The long-awaited fiscal year (FY) 2010 Inpatient Prospective Payment System (IPPS) proposed rule is out, and with it comes good and bad news for hospitals.
Although there aren't a whole slew of changes related to Medicare Severity DRGs (MS-DRG), hospital acquired conditions (HAC), and the present on admission (POA) indicator, hospitals will see historically low payment updates with a phased-in documentation and coding adjustment (DCA) to take place over time.
A slow rate of economic inflation and an increase in aggregate payments due to changes in hospital coding practices that do not reflect increases in patient severity of illness (SOI) are the reasons for the low updates, according to a CMS press release announcing the rule late Friday afternoon.
"We understand hospitals will be concerned about lower than historical payment update amounts," said Charlene Frizzera, CMS acting administrator in a CMS press release. "However, we are proposing an adjustment that minimizes the effects on FY 2010 payments while still meeting the requirements of the law, which may mean larger reductions in the next two years."
The proposed update for acute care hospitals means an update of 2.1% for inflation minus a DCA of 1.9 percentage points. Long-term care hospitals will see a proposed update of 2.4% for inflation minus a DCA of 1.8 percentage points. These DCA adjustments reflect the differences between the changes in documentation and coding that do not reflect real changes in case-mix for discharges occurring during FY 2008, according to CMS.
Experts agree that these low rates won't help hospitals struggling to keep their doors open in the midst of a worsening economy. "Hospitals that are counting on some sort of increase won't really see anything this year," says Kimberly Hoy, JD, CPC, director of Medicare compliance for HCPro, Inc. in Marblehead, MA. "Payments are going to stay flat, and that's going to be tough for a lot of hospitals."

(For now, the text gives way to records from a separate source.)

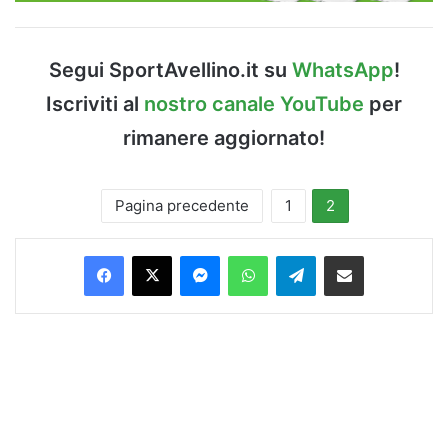
Segui SportAvellino.it su
WhatsApp
!
Iscriviti al
nostro canale YouTube
per
rimanere aggiornato!
Pagina precedente
1
2
Facebook
X
Messenger
WhatsApp
Telegram
Condividi via Email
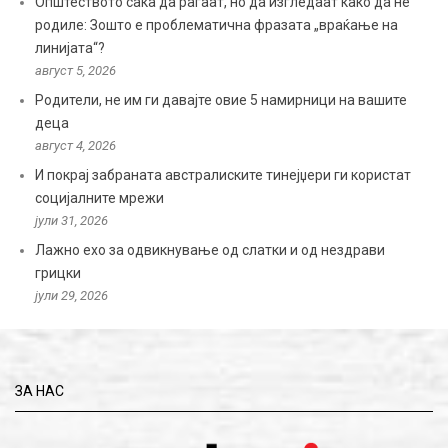
Општеството сака да раѓаат, но да изгледаат како да не
родиле: Зошто е проблематична фразата „враќање на
линијата“?
август 5, 2026
Родители, не им ги давајте овие 5 намирници на вашите
деца
август 4, 2026
И покрај забраната австралиските тинејџери ги користат
социјалните мрежи
јули 31, 2026
Лажно ехо за одвикнување од слатки и од нездрави
грицки
јули 29, 2026
ЗА НАС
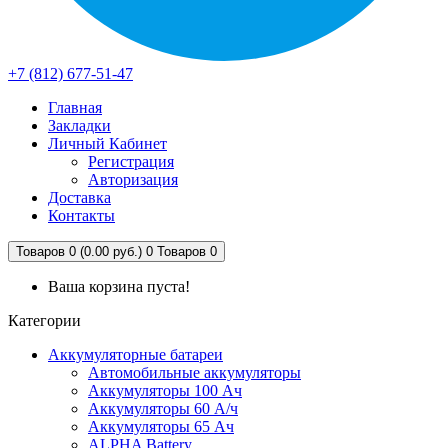
+7 (812) 677-51-47
Главная
Закладки
Личный Кабинет
Регистрация
Авторизация
Доставка
Контакты
Товаров 0 (0.00 руб.)
0
Товаров 0
Ваша корзина пуста!
Категории
Аккумуляторные батареи
Автомобильные аккумуляторы
Аккумуляторы 100 Ач
Аккумуляторы 60 А/ч
Аккумуляторы 65 Ач
ALPHA Battery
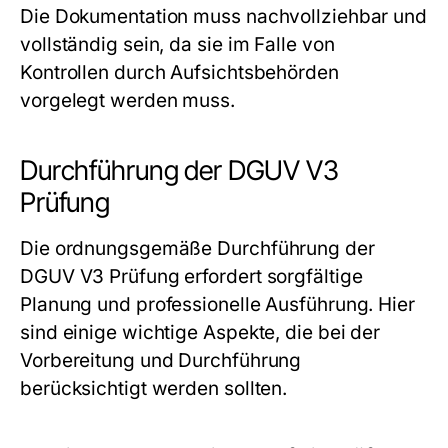
Die Dokumentation muss nachvollziehbar und
vollständig sein, da sie im Falle von
Kontrollen durch Aufsichtsbehörden
vorgelegt werden muss.
Durchführung der DGUV V3
Prüfung
Die ordnungsgemäße Durchführung der
DGUV V3 Prüfung erfordert sorgfältige
Planung und professionelle Ausführung. Hier
sind einige wichtige Aspekte, die bei der
Vorbereitung und Durchführung
berücksichtigt werden sollten.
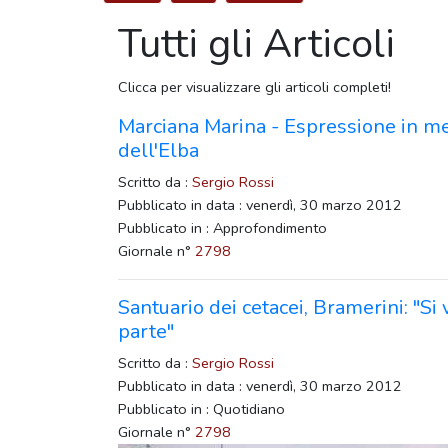
Tutti gli Articoli
Clicca per visualizzare gli articoli completi!
Marciana Marina - Espressione in me
dell'Elba
Scritto da :
Sergio Rossi
Pubblicato in data : venerdì, 30 marzo 2012
Pubblicato in : Approfondimento
Giornale n°
2798
Santuario dei cetacei, Bramerini: "Si 
parte"
Scritto da :
Sergio Rossi
Pubblicato in data : venerdì, 30 marzo 2012
Pubblicato in : Quotidiano
Giornale n°
2798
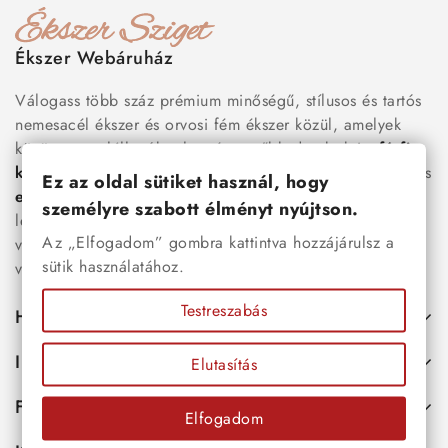
Ékszer Webáruház
Válogass több száz prémium minőségű, stílusos és tartós
nemesacél ékszer és orvosi fém ékszer közül, amelyek
között megtalálhatók a legnépszerűbb darabok is:
férfi
karkötők
, női
nyakláncok
,
karikagyűrűk
,
fülbevalók
és
Ez az oldal sütiket használ, hogy
esküvői kiegészítők
egyaránt. Webáruházunkban a
személyre szabott élményt nyújtson.
legújabb trendeket követő, mégis időtálló ékszerek közül
Az „Elfogadom” gombra kattintva hozzájárulsz a
választhatsz – legyen szó ajándékról, mindennapi
sütik használatához.
viseletről vagy különleges alkalmakról.
Testreszabás
Hasznos
Információk
Elutasítás
Fiókod
Elfogadom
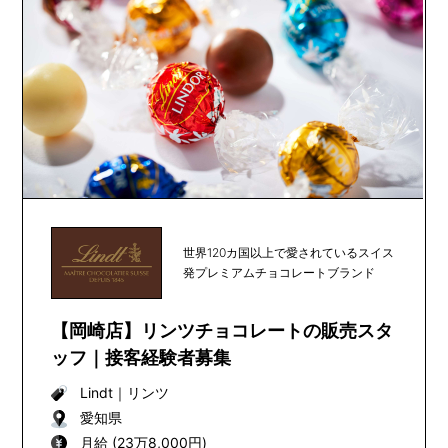
世界120カ国以上で愛されているスイス
発プレミアムチョコレートブランド
【岡崎店】リンツチョコレートの販売スタ
ッフ｜接客経験者募集
Lindt
｜
リンツ
愛知県
月給 (23万8,000円)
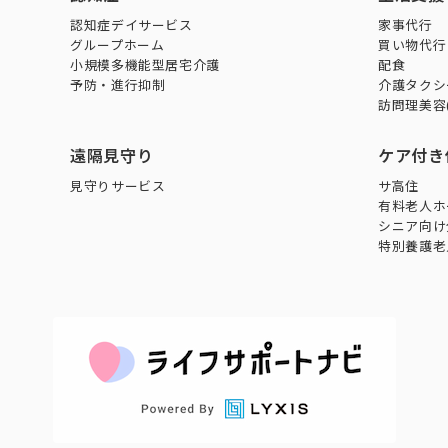
認知症デイサービス
家事代行
グループホーム
買い物代行
小規模多機能型居宅介護
配食
予防・進行抑制
介護タクシ
訪問理美容
遠隔見守り
ケア付き
見守りサービス
サ高住
有料老人ホ
シニア向け
特別養護老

"The increase was practically eliminated by CMS' contention that improved documentation and coding for MS-DRGs resulted in an underserved 2.5% improvement in reimbursement," says James Kennedy, MD, CCS, director of FTI Healthcare in Atlanta.
The Medicare Actuary found based on analysis of 2008 data that additional coding did not reflect actual changes in patients' SOI. The analysis also found that additional coding increased total payments under IPPS by 2.5% in FY 2008 and will further increase total payments in FY 2009.
Still, it's as though CMS is penalizing hospitals for documentation and coding improvement, Kennedy says. "It's as if no good deed goes unpunished," he says. "Hospitals that took care of these sick patients and had rigorous clinical documentation and coding integrity processes in place in 2007 will see their reimbursement decline. CMS is penalizing their ethical and compliance efforts to improve disease definition, documentation, and reporting."
Clinical documentation improvement programs as well as more diligent efforts by HIM are most likely the reasons behind more accurate coding that led to higher payments, agrees Shannon McCall, RHIA, CCS, CCS-P, CPC-I, director of HIM and coding for HCPro, Inc. in Marblehead, MA. "CMS may have underestimated that facilities would create such effective clinical documentation improvement programs," she says. "I think those programs were an integral part of all of this."
And in light of decreased payment updates, hospitals that don't currently have a clinical documentation program will need to think seriously about implementing one, says Gloryanne Bryant, RHIA, CCS, CHW, senior director of corporate coding and HIM compliance in San Francisco. "Hospitals will need to assess their current efforts to capture patient severity and acuity through documentation and coding to see if opportunities remain," she says.